Recusants were barred from purchasing or inheriting land and any Catholics found practicing their religion could be jailed for life.
The Security of Succession Act. The Act introduced an oath whereby all officials had to deny the right of the son of the exiled James II to succeed to the throne. Some returns of Catholics taking oaths are held by TNA as well as certificates of those who refused to take the oath.
Security of the Sovereign Act. TNA holds certificates of those who refused to take the oath.
Catholics were blamed collectively for the Jacobite rebellion. As a result, everyone over the age of 18 was compelled to swear an Oath of Allegiance. Lists of those who refused to take the oath are normally available at county record offices.
Catholics were required to enrol documents such as wills and conveyances that involved the transfer of property and details can be found in close rolls held by TNA.
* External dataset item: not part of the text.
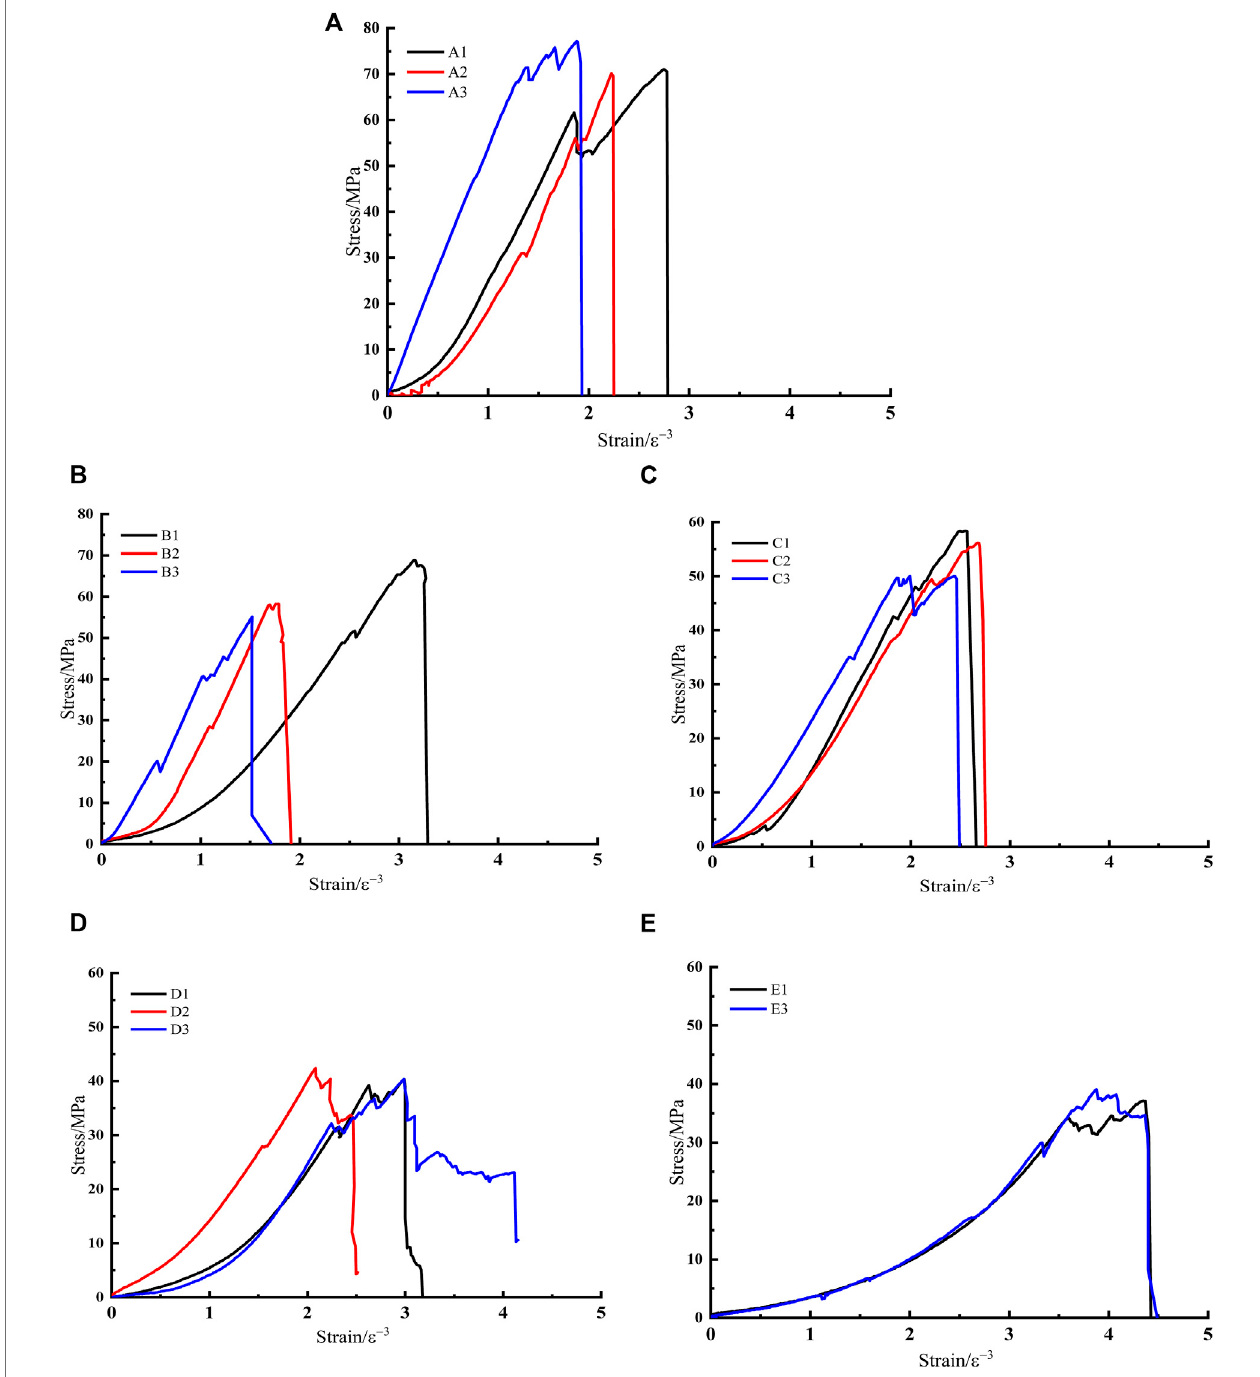
FIGURE 2 | Stress strain curves of jointed limestone with different water saturation times. (A) Dry. (B) 1 day. (C) 3 days. (D) 5 days. (E) 7 days.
Following the Jacobite rebellion of 1715, Catholics refusing to take the oaths of loyalty were required to register their names and estates at quarter sessions or face the seizure of their property. The returns describe the estates in detail, giving precise locations and dimensions of lands. The Forfeited Estates Commission was responsible for overseeing the seizure of the estates and details can be found in the close rolls held at TNA.